How many separate lines in this material contain the string "passing"? Respond with the number alone.
=== DATA TO PROCESS ===
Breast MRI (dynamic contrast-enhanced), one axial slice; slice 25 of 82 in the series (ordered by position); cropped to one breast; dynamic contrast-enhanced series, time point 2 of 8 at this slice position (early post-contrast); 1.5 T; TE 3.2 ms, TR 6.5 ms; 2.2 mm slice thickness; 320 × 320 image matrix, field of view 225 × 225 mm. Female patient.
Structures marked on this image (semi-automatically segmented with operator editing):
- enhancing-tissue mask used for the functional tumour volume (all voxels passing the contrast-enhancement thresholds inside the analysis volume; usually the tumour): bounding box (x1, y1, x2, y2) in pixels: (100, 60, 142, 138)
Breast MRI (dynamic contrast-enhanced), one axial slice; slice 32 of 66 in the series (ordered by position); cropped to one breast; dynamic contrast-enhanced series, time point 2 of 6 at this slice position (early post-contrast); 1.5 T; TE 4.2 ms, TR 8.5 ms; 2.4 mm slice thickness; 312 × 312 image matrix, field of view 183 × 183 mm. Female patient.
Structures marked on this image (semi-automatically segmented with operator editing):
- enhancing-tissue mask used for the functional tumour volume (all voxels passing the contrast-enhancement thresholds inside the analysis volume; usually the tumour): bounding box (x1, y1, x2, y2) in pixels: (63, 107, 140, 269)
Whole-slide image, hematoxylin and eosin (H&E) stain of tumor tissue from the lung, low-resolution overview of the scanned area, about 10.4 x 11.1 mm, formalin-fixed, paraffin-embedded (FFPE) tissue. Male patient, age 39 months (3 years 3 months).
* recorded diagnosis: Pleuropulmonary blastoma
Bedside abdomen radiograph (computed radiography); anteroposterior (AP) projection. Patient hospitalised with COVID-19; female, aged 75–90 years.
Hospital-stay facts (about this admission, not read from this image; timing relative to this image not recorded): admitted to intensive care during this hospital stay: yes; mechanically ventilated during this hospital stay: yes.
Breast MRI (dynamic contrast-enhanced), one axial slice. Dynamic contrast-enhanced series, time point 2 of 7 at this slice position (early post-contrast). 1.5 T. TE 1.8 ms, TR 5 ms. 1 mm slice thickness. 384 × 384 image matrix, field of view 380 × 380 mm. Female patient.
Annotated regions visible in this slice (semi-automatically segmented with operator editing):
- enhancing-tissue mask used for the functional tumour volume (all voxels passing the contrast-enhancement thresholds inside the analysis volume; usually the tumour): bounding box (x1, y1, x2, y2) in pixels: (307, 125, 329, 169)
===
- RESULT BELOW
3